* [THE TASK] Copy out everything in the records from the start down to the line containing "गंतव्यस्थानी", including both ends, and leave the pictures out.

Stored entries
Start
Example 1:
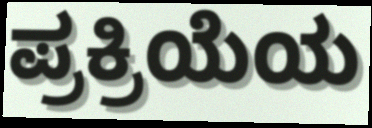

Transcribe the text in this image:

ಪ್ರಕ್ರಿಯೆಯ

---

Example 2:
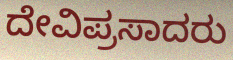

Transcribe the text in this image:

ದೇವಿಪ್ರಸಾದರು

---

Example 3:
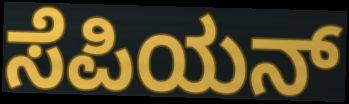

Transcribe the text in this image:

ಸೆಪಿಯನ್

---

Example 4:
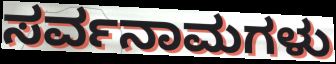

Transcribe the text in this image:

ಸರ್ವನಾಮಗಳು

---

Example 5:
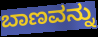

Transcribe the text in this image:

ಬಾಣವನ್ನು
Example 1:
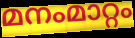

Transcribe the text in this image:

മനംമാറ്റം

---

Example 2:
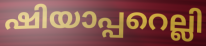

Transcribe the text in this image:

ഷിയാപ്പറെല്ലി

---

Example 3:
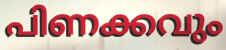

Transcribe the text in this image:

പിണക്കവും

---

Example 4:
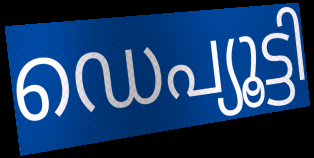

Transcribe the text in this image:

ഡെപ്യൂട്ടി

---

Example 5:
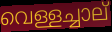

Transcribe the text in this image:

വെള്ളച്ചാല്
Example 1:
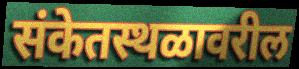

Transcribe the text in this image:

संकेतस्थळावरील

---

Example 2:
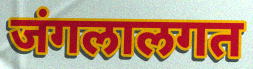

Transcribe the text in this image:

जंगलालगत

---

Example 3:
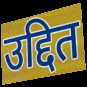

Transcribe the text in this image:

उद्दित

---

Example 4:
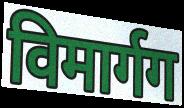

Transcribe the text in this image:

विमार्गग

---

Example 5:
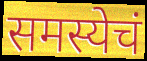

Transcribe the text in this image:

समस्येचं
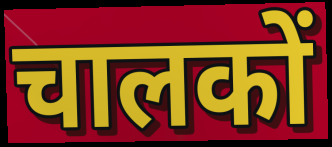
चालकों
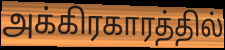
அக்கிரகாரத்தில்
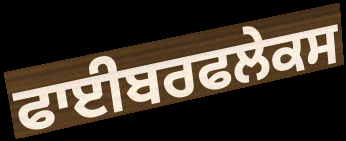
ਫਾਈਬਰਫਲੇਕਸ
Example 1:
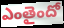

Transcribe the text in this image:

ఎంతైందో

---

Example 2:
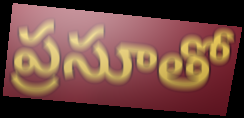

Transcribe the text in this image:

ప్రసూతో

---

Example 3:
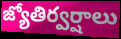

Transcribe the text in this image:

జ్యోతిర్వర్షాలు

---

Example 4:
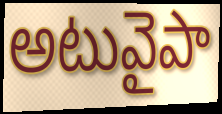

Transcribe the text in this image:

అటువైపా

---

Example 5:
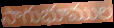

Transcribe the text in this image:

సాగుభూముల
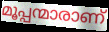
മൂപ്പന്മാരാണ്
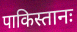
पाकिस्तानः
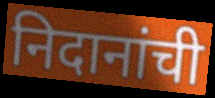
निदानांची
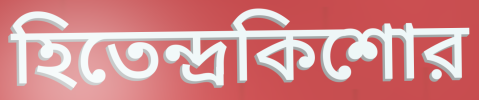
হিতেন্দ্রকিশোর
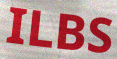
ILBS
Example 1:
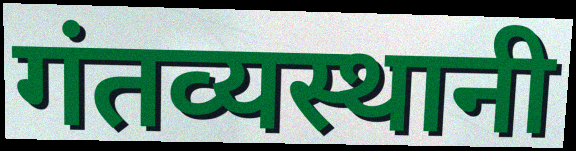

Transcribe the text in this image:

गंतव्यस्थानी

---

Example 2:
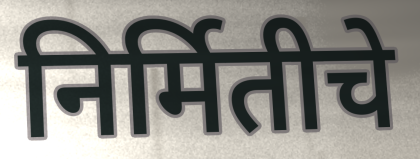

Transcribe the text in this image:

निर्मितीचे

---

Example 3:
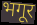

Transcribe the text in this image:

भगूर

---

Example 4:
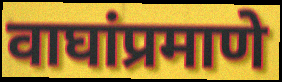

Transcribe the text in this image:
End
* [EXPECTED ANSWER]
Example 1:

Transcribe the text in this image:

ಪ್ರಕ್ರಿಯೆಯ

---

Example 2:

Transcribe the text in this image:

ದೇವಿಪ್ರಸಾದರು

---

Example 3:

Transcribe the text in this image:

ಸೆಪಿಯನ್

---

Example 4:

Transcribe the text in this image:

ಸರ್ವನಾಮಗಳು

---

Example 5:

Transcribe the text in this image:

ಬಾಣವನ್ನು
Example 1:

Transcribe the text in this image:

മനംമാറ്റം

---

Example 2:

Transcribe the text in this image:

ഷിയാപ്പറെല്ലി

---

Example 3:

Transcribe the text in this image:

പിണക്കവും

---

Example 4:

Transcribe the text in this image:

ഡെപ്യൂട്ടി

---

Example 5:

Transcribe the text in this image:

വെള്ളച്ചാല്
Example 1:

Transcribe the text in this image:

संकेतस्थळावरील

---

Example 2:

Transcribe the text in this image:

जंगलालगत

---

Example 3:

Transcribe the text in this image:

उद्दित

---

Example 4:

Transcribe the text in this image:

विमार्गग

---

Example 5:

Transcribe the text in this image:

समस्येचं
चालकों
அக்கிரகாரத்தில்
ਫਾਈਬਰਫਲੇਕਸ
Example 1:

Transcribe the text in this image:

ఎంతైందో

---

Example 2:

Transcribe the text in this image:

ప్రసూతో

---

Example 3:

Transcribe the text in this image:

జ్యోతిర్వర్షాలు

---

Example 4:

Transcribe the text in this image:

అటువైపా

---

Example 5:

Transcribe the text in this image:

సాగుభూముల
മൂപ്പന്മാരാണ്
पाकिस्तानः
निदानांची
হিতেন্দ্রকিশোর
ILBS
Example 1:

Transcribe the text in this image:

गंतव्यस्थानी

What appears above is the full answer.